Just when you thought it was safe to go into the water, just when you thought it was safe to go down to the fruit cellar, your calendar stops you dead in your tracks with one word: Winter. It’s the first day and you have to remember, this is the season when Mother Nature will open her bag of tricks and pull out her record-breaking weather, be it blizzard snow or Nanook of the North temperatures. We seem to have dodged a lot of her bullets lately, but don’t turn your back now.
Living near the ocean, we know what Mother Nature is capable of and respect her enough to get out of the way. A couple of years ago, she sneezed and doused the area with a couple of feet of the white stuff – not good for a city with one snowplow and a missing set of keys for the truck.

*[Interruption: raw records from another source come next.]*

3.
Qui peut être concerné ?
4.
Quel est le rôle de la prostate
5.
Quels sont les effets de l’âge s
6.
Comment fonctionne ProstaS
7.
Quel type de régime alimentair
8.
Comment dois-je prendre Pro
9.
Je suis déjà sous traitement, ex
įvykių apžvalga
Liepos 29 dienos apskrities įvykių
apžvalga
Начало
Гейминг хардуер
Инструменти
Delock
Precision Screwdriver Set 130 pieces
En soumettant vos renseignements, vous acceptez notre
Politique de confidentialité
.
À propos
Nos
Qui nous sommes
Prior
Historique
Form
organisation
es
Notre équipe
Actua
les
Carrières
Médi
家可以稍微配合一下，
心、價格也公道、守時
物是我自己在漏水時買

Snow more often than not turns into a problem; at first fall, it is a Currier and Ives picture postcard, dressing the trees in a white coating, but it can quickly turn into a call more like, “Run for the hills!”

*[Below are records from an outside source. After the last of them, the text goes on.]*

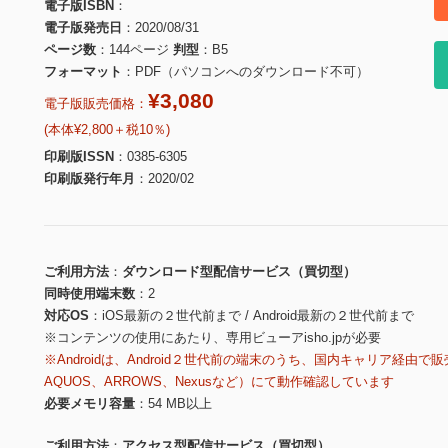
電子版ISBN
電子版発売日
2020/08/31
ページ数
144ページ
判型
B5
フォーマット
PDF（パソコンへのダウンロード不可）
¥3,080
電子版販売価格：
(本体¥2,800＋税10％)
印刷版ISSN
0385-6305
印刷版発行年月
2020/02
ご利用方法
ダウンロード型配信サービス（買切型）
同時使用端末数
2
対応OS
iOS最新の２世代前まで / Android最新の２世代前まで
※コンテンツの使用にあたり、専用ビューアisho.jpが必要
※Androidは、Android２世代前の端末のうち、国内キャリア経由で販
AQUOS、ARROWS、Nexusなど）にて動作確認しています
必要メモリ容量
54 MB以上
ご利用方法
アクセス型配信サービス（買切型）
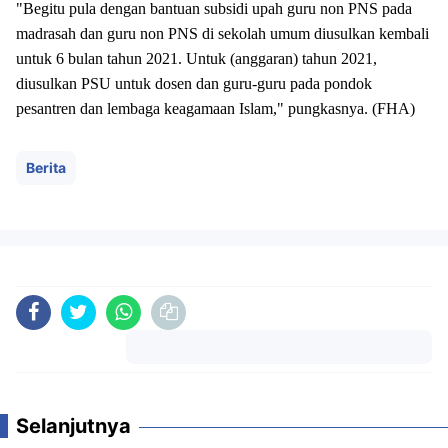
"Begitu pula dengan bantuan subsidi upah guru non PNS pada
madrasah dan guru non PNS di sekolah umum diusulkan kembali
untuk 6 bulan tahun 2021. Untuk (anggaran) tahun 2021,
diusulkan PSU untuk dosen dan guru-guru pada pondok
pesantren dan lembaga keagamaan Islam," pungkasnya. (FHA)
Berita
Komentar
Selanjutnya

Growing up in New England, we had our fair share of blizzards, yet we never panicked. We simply went to bed and woke up the next morning to snow up to the windows. School was rarely canceled, since everyone walked there anyway, and who would want to miss the chance to throw that line-drive snowball at our nemesis, even if it was a teacher – accidentally, of course. If school was cancelled, we took to the outside as soon as we could pry the door open and burrow out to the sidewalk.
I can remember the back hall was always full of wet snowsuits lying on the floor next to dripping snow boots and sopping-wet mittens. No one dared venture into the house without making that stop. The smell of scarves toasting on the radiators or heating vents was a given.

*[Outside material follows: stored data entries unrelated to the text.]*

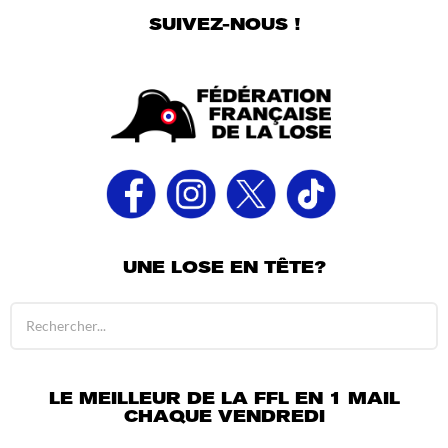
a
SUIVEZ-NOUS !
g
o
UNE LOSE EN TÊTE?
R
é
s
u
l
LE MEILLEUR DE LA FFL EN 1 MAIL
t
CHAQUE VENDREDI
a
t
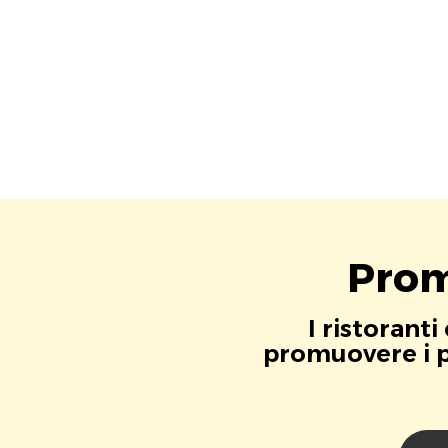
Prom
I ristorant
promuovere i pr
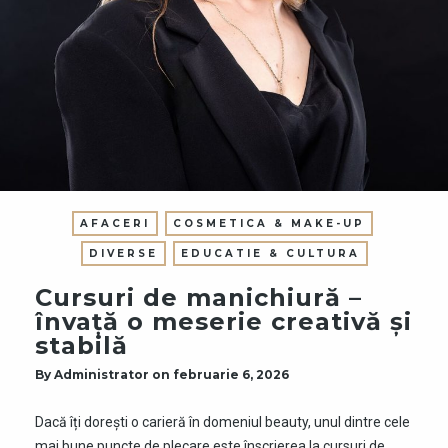
AFACERI
COSMETICA & MAKE-UP
DIVERSE
EDUCATIE & CULTURA
Cursuri de manichiură –
învață o meserie creativă și
stabilă
By
Administrator
on
februarie 6, 2026
Dacă îți dorești o carieră în domeniul beauty, unul dintre cele
mai bune puncte de plecare este înscrierea la cursuri de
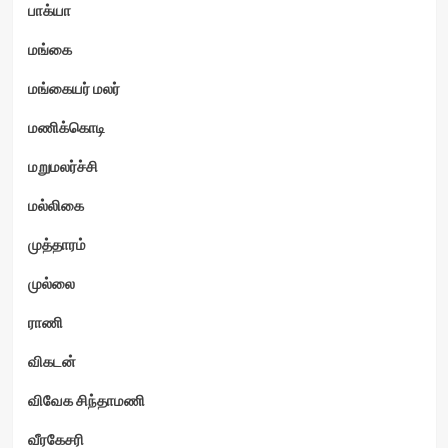
பாக்யா
மங்கை
மங்கையர் மலர்
மணிக்கொடி
மறுமலர்ச்சி
மல்லிகை
முத்தாரம்
முல்லை
ராணி
விகடன்
விவேக சிந்தாமணி
வீரகேசரி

And we never made a run on the grocery stores before the storm. We rarely listened to the radio anyway. There was no media round-the-clock television hype; we simply coped with whatever Mother Nature threw at us. Back then, everyone had pantries and basements stocked to the hilt for the next Armageddon or family reunion, whichever came first.
More and more we are seeing what the weather forecasters call the Perfect Storm. It’s when two systems collide, and very often it’s hard to predict. Trying to understand it is sort of like when you are instructed to put on those gowns on in the medical dressing room before an exam or an x-ray. Most of the time you end up putting your head through the armhole, arms through the opening for the head and then you are all twisted up in a bunch of material that doesn’t fit right, with an extra flap hanging off the back. No one knows where those extra ties are supposed to be; they must wrap around something, but you’re just not sure it’s you.
Snow is not the only thing we experience around here. One good bolt of lightning, and it’s crawling room only under the bed. Between the dogs and the other pets, you need to book well in advance for a spot.
And Mother Nature likes her howling winds off the water. As a cancer survivor, I never bothered wearing a wig. I learned my lesson the first time I tried it. A gusty wind that I normally would ignore blew it right onto a car’s windshield, where the driver tried to beat it with a stick, no doubt thinking it was some kind of rodent.
But we do have something that Mother Nature never counted on while plotting her weather tricks – dedicated transportation workers, neighbors, kind strangers and volunteers. Of course, it’s not nice to fool Mother Nature, either. So, man up for the beginning of the winter.